Den Ort des ZDF-Sommerinterviews dürfen sich die Gäste in der Regel selbst aussuchen. Kanzler Scholz setzte sich am Sonntag auf die Terrasse von Albert Einstein. Der Vater der Relativitätstheorie hatte in der Nähe von Potsdam ein Sommerhaus – der letzte Wohnsitz in Deutschland, bevor der Jude Einstein 1933 in die USA emigrieren musste.

Die Botschaft von Scholz war klar: Einstein sei «ein Demokrat gewesen, ein Antifaschist, der gegen rechte Extremisten gekämpft» habe. Scholz war weise genug, es nicht auszusprechen – aber wohl meinte er mit Einstein auch ein bisschen sich selbst.

Angesichts der Wahlen in Thüringen und Sachsen, wo die AfD riesige Erfolge gefeiert hat, ist Scholz tatsächlich massiv in der Defensive.
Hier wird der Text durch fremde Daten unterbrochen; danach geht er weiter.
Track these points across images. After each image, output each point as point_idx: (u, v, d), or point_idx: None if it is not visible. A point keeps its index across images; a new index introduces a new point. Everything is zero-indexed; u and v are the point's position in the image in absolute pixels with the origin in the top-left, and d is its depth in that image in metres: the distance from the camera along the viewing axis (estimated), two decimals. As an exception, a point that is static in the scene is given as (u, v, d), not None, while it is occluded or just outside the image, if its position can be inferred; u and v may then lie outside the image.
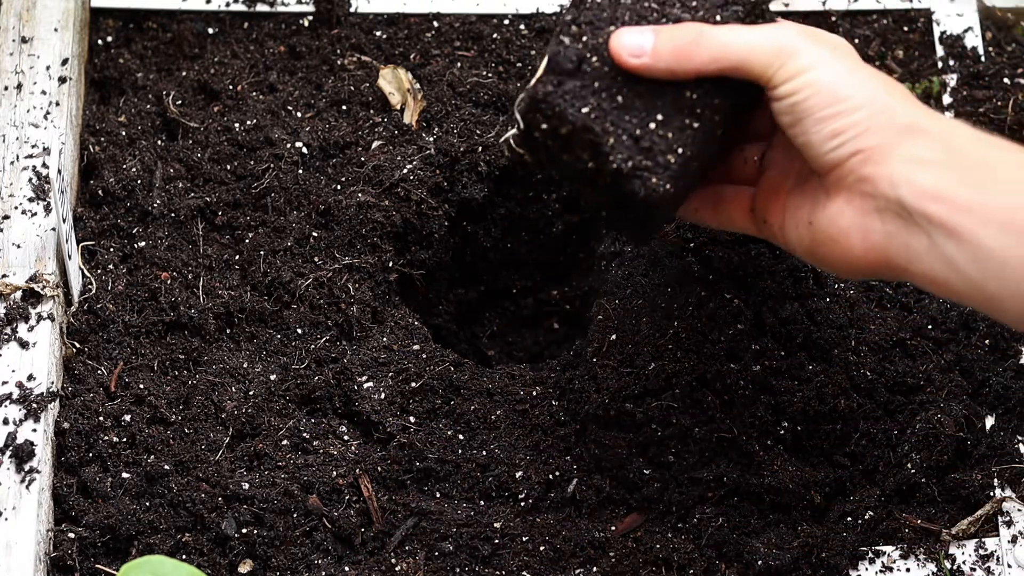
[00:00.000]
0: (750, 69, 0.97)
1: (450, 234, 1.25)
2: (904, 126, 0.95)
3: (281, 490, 1.08)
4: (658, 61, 0.98)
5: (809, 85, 0.96)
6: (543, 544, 1.08)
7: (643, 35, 0.98)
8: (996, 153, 0.94)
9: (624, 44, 0.98)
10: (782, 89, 0.96)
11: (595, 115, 0.97)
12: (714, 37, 0.97)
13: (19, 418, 1.09)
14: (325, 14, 1.31)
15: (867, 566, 1.09)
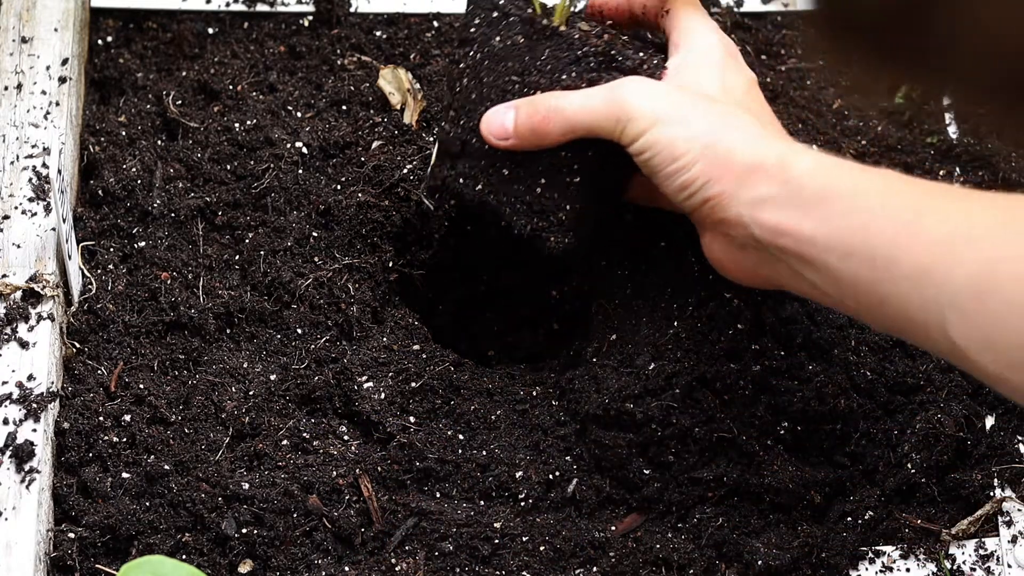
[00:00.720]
0: (599, 134, 1.04)
1: (450, 234, 1.25)
2: (743, 170, 1.00)
3: (281, 490, 1.08)
4: (522, 140, 1.07)
5: (650, 147, 1.02)
6: (543, 544, 1.08)
7: (506, 115, 1.07)
8: (833, 180, 0.97)
9: (491, 129, 1.08)
10: (630, 149, 1.03)
11: (489, 191, 1.08)
12: (561, 112, 1.05)
13: (19, 418, 1.09)
14: (325, 14, 1.31)
15: (867, 566, 1.09)
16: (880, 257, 0.93)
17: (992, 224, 0.91)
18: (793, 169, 0.98)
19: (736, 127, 1.02)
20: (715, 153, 1.00)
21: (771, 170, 0.99)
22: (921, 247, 0.92)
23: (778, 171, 0.98)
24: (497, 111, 1.08)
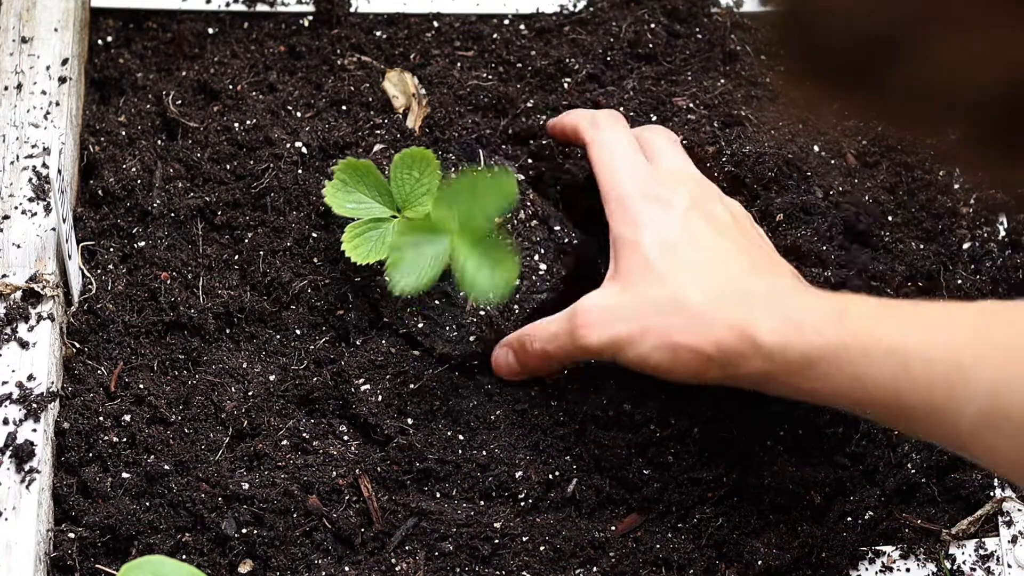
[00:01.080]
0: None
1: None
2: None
3: (281, 490, 1.08)
4: (525, 370, 1.13)
5: (637, 365, 1.05)
6: (543, 544, 1.08)
7: (507, 356, 1.13)
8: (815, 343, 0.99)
9: (501, 372, 1.15)
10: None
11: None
12: (533, 347, 1.11)
13: (19, 418, 1.09)
14: (325, 14, 1.31)
15: (867, 566, 1.09)
16: (888, 405, 0.95)
17: (980, 343, 0.91)
18: (763, 344, 0.99)
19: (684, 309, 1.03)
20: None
21: (745, 351, 1.00)
22: (923, 391, 0.93)
23: (752, 351, 1.00)
24: (496, 354, 1.14)
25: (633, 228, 1.08)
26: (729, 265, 1.06)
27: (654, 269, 1.05)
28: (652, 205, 1.09)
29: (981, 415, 0.89)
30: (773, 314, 0.99)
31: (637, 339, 1.03)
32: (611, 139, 1.14)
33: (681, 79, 1.28)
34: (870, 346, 0.95)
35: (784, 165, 1.21)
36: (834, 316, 0.97)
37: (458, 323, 1.16)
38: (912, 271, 1.20)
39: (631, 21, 1.30)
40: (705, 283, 1.03)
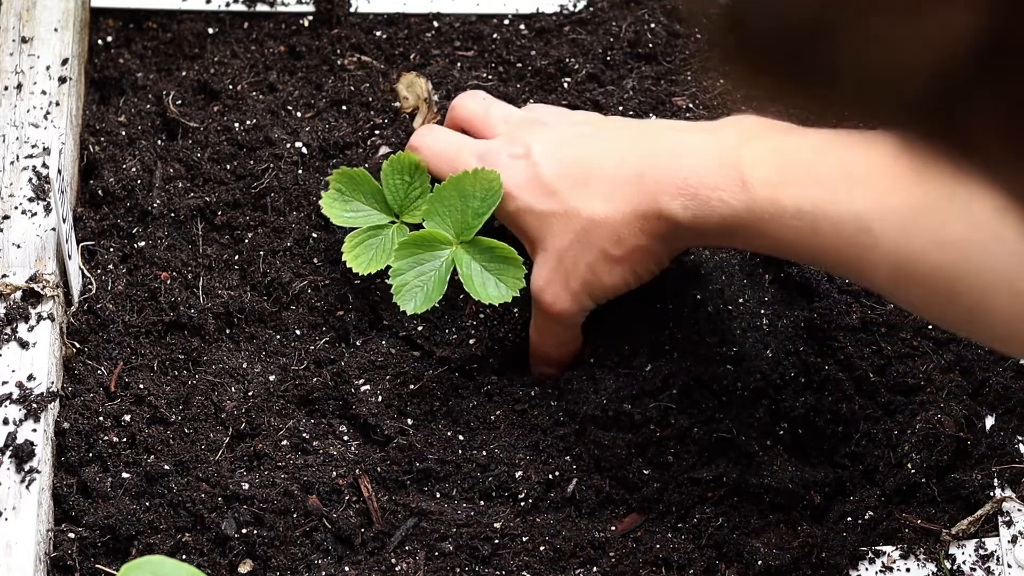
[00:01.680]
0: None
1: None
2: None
3: (281, 490, 1.08)
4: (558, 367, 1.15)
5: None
6: (543, 544, 1.08)
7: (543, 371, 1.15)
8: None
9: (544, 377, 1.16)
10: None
11: None
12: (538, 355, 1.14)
13: (19, 418, 1.09)
14: (325, 14, 1.31)
15: (867, 566, 1.09)
16: (808, 261, 1.01)
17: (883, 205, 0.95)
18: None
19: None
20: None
21: (670, 230, 1.03)
22: (834, 252, 0.97)
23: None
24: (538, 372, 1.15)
25: (508, 195, 1.09)
26: (608, 155, 1.07)
27: (547, 214, 1.07)
28: (506, 161, 1.10)
29: (892, 276, 0.93)
30: (678, 191, 1.01)
31: (591, 279, 1.06)
32: (426, 140, 1.15)
33: (681, 79, 1.28)
34: (777, 212, 0.97)
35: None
36: (736, 181, 0.99)
37: (458, 326, 1.15)
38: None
39: (631, 21, 1.30)
40: (599, 187, 1.05)
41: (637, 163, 1.04)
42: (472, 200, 1.11)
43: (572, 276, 1.07)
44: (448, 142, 1.14)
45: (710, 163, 1.01)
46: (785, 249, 0.99)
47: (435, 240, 1.11)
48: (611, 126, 1.11)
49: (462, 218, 1.11)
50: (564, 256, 1.06)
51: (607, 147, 1.07)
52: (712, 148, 1.02)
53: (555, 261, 1.07)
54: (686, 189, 1.01)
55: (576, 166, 1.07)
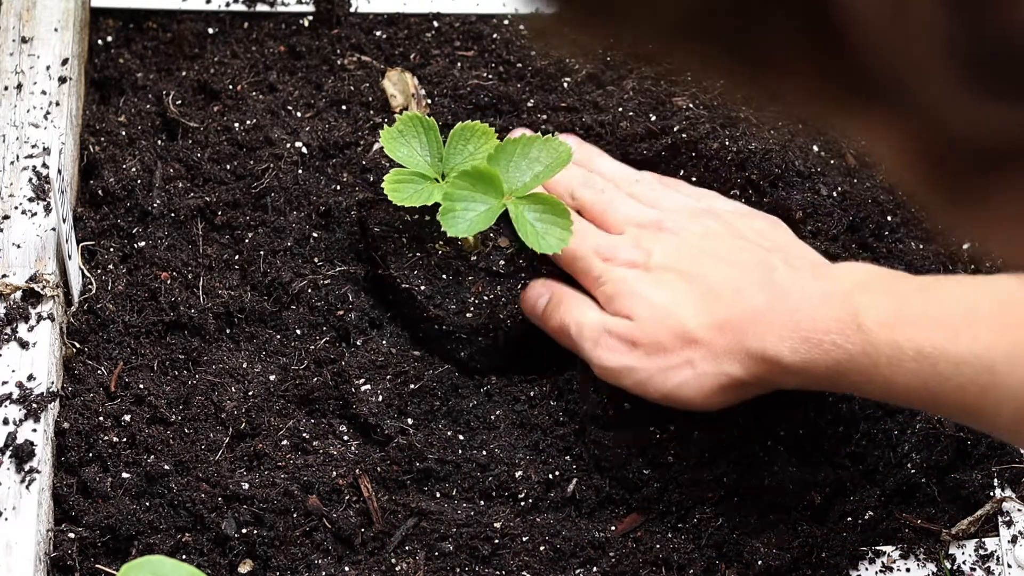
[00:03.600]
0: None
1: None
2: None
3: (281, 490, 1.08)
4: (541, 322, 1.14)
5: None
6: (543, 544, 1.08)
7: (539, 298, 1.14)
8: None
9: (525, 305, 1.15)
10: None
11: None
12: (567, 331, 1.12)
13: (19, 418, 1.09)
14: (325, 14, 1.31)
15: (867, 566, 1.09)
16: (924, 404, 0.98)
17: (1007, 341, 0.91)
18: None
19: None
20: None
21: (774, 374, 1.01)
22: (956, 392, 0.93)
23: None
24: (535, 291, 1.14)
25: (620, 295, 1.09)
26: (726, 284, 1.06)
27: (651, 306, 1.06)
28: (624, 271, 1.10)
29: (1018, 412, 0.89)
30: (789, 333, 0.99)
31: (673, 392, 1.05)
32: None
33: (681, 79, 1.28)
34: (895, 355, 0.94)
35: (788, 163, 1.21)
36: (851, 324, 0.96)
37: (460, 299, 1.16)
38: (911, 271, 1.20)
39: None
40: (706, 311, 1.04)
41: (751, 298, 1.03)
42: (536, 164, 1.14)
43: (655, 381, 1.06)
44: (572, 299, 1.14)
45: (824, 308, 0.99)
46: (897, 392, 0.96)
47: (491, 181, 1.12)
48: (733, 246, 1.09)
49: (520, 177, 1.14)
50: (657, 360, 1.06)
51: (727, 274, 1.06)
52: (825, 292, 1.00)
53: (646, 360, 1.06)
54: (798, 332, 0.98)
55: (693, 284, 1.06)
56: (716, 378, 1.02)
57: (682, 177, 1.22)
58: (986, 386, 0.91)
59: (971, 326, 0.93)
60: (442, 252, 1.18)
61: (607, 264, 1.10)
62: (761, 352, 1.00)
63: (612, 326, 1.07)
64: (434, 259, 1.17)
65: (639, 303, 1.07)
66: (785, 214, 1.19)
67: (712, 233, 1.10)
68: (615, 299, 1.08)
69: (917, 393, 0.95)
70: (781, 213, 1.19)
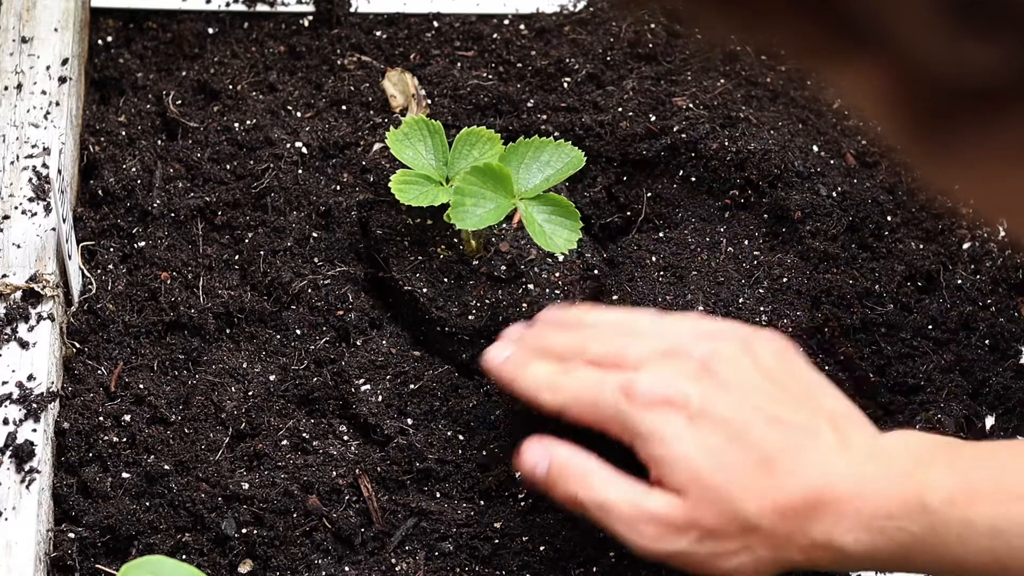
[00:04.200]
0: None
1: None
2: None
3: (281, 490, 1.08)
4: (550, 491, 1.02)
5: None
6: (543, 544, 1.08)
7: (539, 462, 1.02)
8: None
9: (523, 467, 1.03)
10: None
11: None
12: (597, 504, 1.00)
13: (19, 418, 1.09)
14: (325, 14, 1.31)
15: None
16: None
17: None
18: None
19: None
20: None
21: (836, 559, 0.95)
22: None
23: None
24: (531, 451, 1.01)
25: (658, 444, 0.96)
26: (771, 450, 0.95)
27: (705, 487, 0.95)
28: (655, 411, 0.97)
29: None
30: (851, 520, 0.93)
31: (713, 558, 0.95)
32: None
33: (681, 79, 1.28)
34: (966, 532, 0.90)
35: (788, 163, 1.21)
36: (916, 506, 0.92)
37: (461, 301, 1.16)
38: (912, 271, 1.20)
39: (631, 21, 1.30)
40: (762, 493, 0.94)
41: (810, 479, 0.94)
42: (547, 168, 1.14)
43: (708, 566, 0.96)
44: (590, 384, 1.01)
45: (886, 490, 0.93)
46: (969, 568, 0.91)
47: (502, 180, 1.12)
48: (767, 391, 0.98)
49: (531, 178, 1.14)
50: (711, 546, 0.96)
51: (778, 439, 0.95)
52: (886, 473, 0.94)
53: (698, 546, 0.96)
54: (861, 519, 0.92)
55: (750, 450, 0.95)
56: (775, 564, 0.95)
57: (681, 177, 1.22)
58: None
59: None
60: (444, 256, 1.18)
61: (633, 405, 0.97)
62: (827, 543, 0.93)
63: (656, 510, 0.95)
64: (436, 263, 1.17)
65: (685, 473, 0.95)
66: (785, 214, 1.19)
67: (743, 370, 0.98)
68: (659, 465, 0.96)
69: (990, 569, 0.91)
70: (781, 213, 1.19)
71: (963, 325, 1.18)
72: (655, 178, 1.24)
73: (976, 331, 1.18)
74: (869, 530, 0.92)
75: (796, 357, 1.00)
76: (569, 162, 1.14)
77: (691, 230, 1.20)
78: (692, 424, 0.96)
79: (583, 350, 1.02)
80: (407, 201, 1.14)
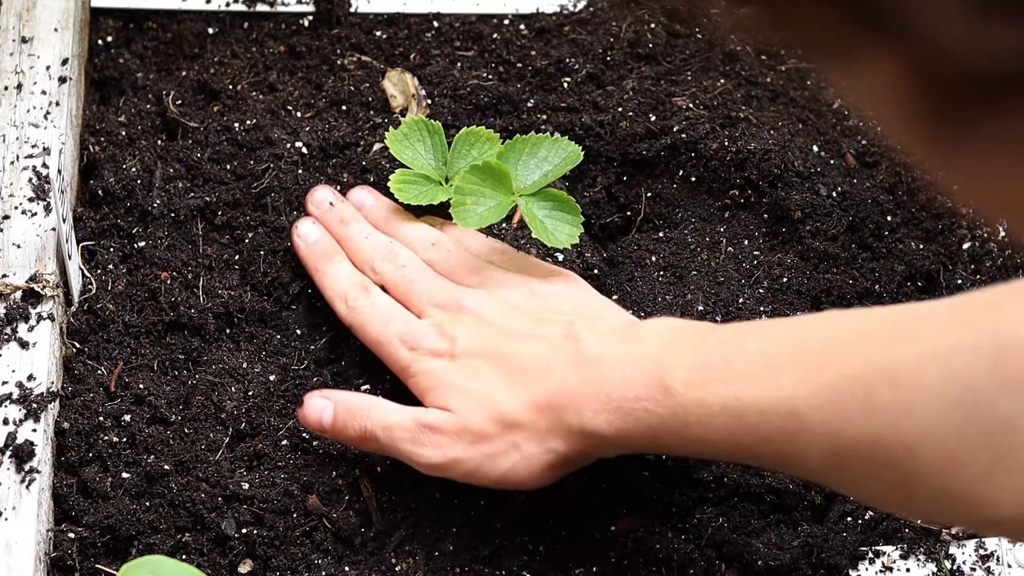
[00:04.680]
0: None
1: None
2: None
3: (281, 490, 1.08)
4: (332, 433, 1.09)
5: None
6: (543, 544, 1.08)
7: (324, 412, 1.08)
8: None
9: (306, 420, 1.09)
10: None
11: None
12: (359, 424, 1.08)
13: (19, 418, 1.09)
14: (325, 14, 1.31)
15: (867, 566, 1.09)
16: (733, 456, 0.98)
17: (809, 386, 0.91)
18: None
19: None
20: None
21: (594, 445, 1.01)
22: (763, 442, 0.92)
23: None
24: (312, 403, 1.08)
25: (427, 382, 1.06)
26: (536, 359, 1.04)
27: (467, 395, 1.03)
28: (430, 357, 1.07)
29: (825, 456, 0.89)
30: (603, 405, 0.98)
31: (486, 460, 1.02)
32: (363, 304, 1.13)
33: (681, 79, 1.28)
34: (703, 412, 0.94)
35: (787, 163, 1.21)
36: (659, 388, 0.96)
37: None
38: (912, 271, 1.20)
39: (631, 21, 1.30)
40: (519, 394, 1.02)
41: (564, 374, 1.02)
42: (545, 164, 1.14)
43: (485, 469, 1.03)
44: (382, 314, 1.11)
45: (633, 375, 0.98)
46: (710, 448, 0.96)
47: (502, 177, 1.12)
48: (537, 317, 1.07)
49: (529, 175, 1.14)
50: (483, 448, 1.03)
51: (536, 351, 1.04)
52: (633, 359, 0.99)
53: (472, 449, 1.03)
54: (610, 404, 0.98)
55: (504, 367, 1.04)
56: (543, 457, 1.01)
57: (681, 177, 1.22)
58: (792, 432, 0.90)
59: (774, 375, 0.92)
60: None
61: (413, 354, 1.07)
62: (580, 427, 0.99)
63: (431, 420, 1.03)
64: None
65: (454, 394, 1.04)
66: (784, 214, 1.19)
67: (513, 307, 1.08)
68: (428, 393, 1.05)
69: (728, 447, 0.94)
70: (780, 213, 1.19)
71: (963, 325, 1.18)
72: (655, 178, 1.24)
73: (976, 331, 1.18)
74: (619, 412, 0.98)
75: (582, 286, 1.11)
76: (567, 157, 1.14)
77: (691, 230, 1.20)
78: (458, 360, 1.05)
79: (384, 266, 1.13)
80: (406, 200, 1.14)
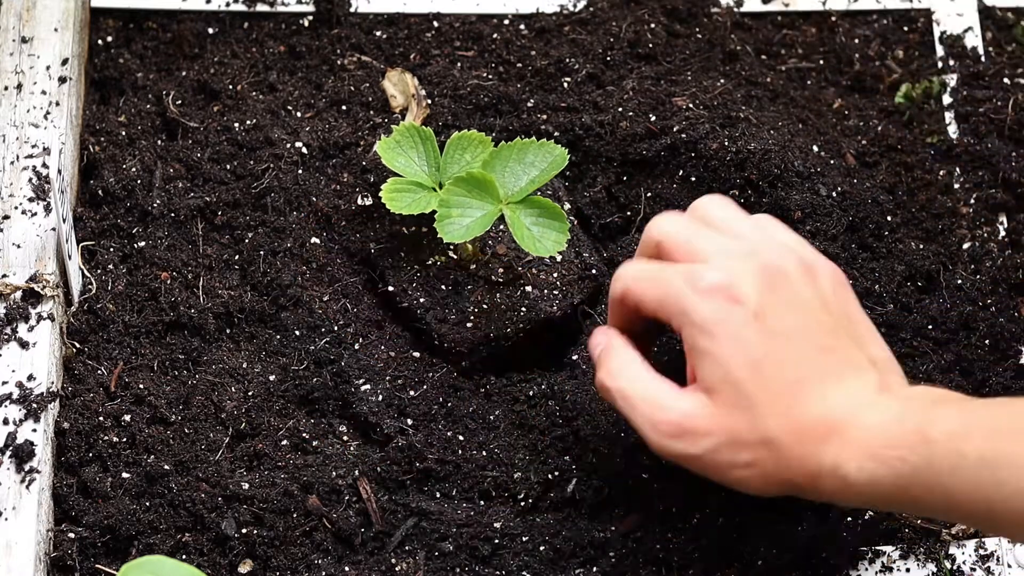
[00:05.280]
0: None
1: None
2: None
3: (281, 490, 1.08)
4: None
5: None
6: (543, 544, 1.08)
7: (596, 346, 1.05)
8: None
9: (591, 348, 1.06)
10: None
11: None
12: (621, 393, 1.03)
13: (19, 418, 1.09)
14: (325, 14, 1.31)
15: (867, 566, 1.09)
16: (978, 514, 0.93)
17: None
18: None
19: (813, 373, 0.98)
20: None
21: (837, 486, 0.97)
22: (1016, 499, 0.91)
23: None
24: (598, 334, 1.05)
25: (707, 336, 0.98)
26: (812, 375, 0.98)
27: (738, 392, 0.97)
28: (715, 301, 0.98)
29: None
30: (859, 449, 0.95)
31: (724, 465, 0.99)
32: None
33: (681, 79, 1.28)
34: (957, 465, 0.92)
35: (787, 163, 1.21)
36: (918, 438, 0.94)
37: (459, 308, 1.16)
38: (912, 271, 1.20)
39: (631, 21, 1.30)
40: (788, 411, 0.97)
41: (834, 406, 0.97)
42: (531, 169, 1.14)
43: (722, 472, 0.99)
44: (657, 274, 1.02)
45: (895, 424, 0.95)
46: (956, 500, 0.93)
47: (487, 187, 1.12)
48: (816, 312, 1.00)
49: (516, 182, 1.14)
50: (726, 431, 0.98)
51: (816, 363, 0.98)
52: (900, 412, 0.96)
53: (715, 423, 0.98)
54: (866, 449, 0.95)
55: (786, 375, 0.97)
56: (779, 485, 0.98)
57: (681, 177, 1.22)
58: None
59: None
60: (440, 263, 1.18)
61: (694, 291, 0.99)
62: (833, 469, 0.96)
63: (684, 410, 0.99)
64: (432, 271, 1.17)
65: (722, 374, 0.97)
66: (784, 214, 1.19)
67: (802, 292, 1.00)
68: (700, 356, 0.98)
69: (974, 501, 0.92)
70: (780, 213, 1.19)
71: (963, 325, 1.18)
72: (655, 178, 1.24)
73: (976, 331, 1.18)
74: (873, 459, 0.95)
75: (850, 293, 1.03)
76: (553, 161, 1.14)
77: (691, 230, 1.20)
78: (744, 326, 0.97)
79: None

Einfache Antworten auf komplizierte Fragen kommen bei vielen Menschen an. Und jetzt ist für Scholz der letzte Moment, um einen AfD-Triumph auch in Brandenburg zu verhindern. Scholz will also kämpfen – und macht vor allem den Eindruck des Getriebenen. Gerade heute auch mit dem Entscheid nach umfassenden Kontrollen an allen Deutschen Grenzübergängen.

Mit Putin über Frieden verhandeln?

Nicht zufällig darum eben auch der Vorschlag, mit Russlands Präsidenten Putin über einen Frieden in der Ukraine zu verhandeln. Genau das fordert auch die AfD und die zweite Erfolgspartei in Deutschlands Osten, das «Bündnis Sahra Wagenknecht». Natürlich gibt es kaum jemanden, der einen Frieden in der Ukraine nicht befürworten würde – doch die Frage ist der Preis, den die Ukraine und damit alle Ukraine-Unterstützerstaaten bezahlen müssen.

Putin wird kaum von seinem Maximalziel, einer Kapitulation der Ukraine, abrücken. Und die ukrainische Seite betont stets: Frieden gebe es nur bei einer Rückgabe aller Gebiete, der Krim inklusive. Weiter voneinander entfernt können zwei Parteien kaum sein. Aber natürlich – und das ist wichtig zu sagen: Jeder Versuch sollte unternommen werden.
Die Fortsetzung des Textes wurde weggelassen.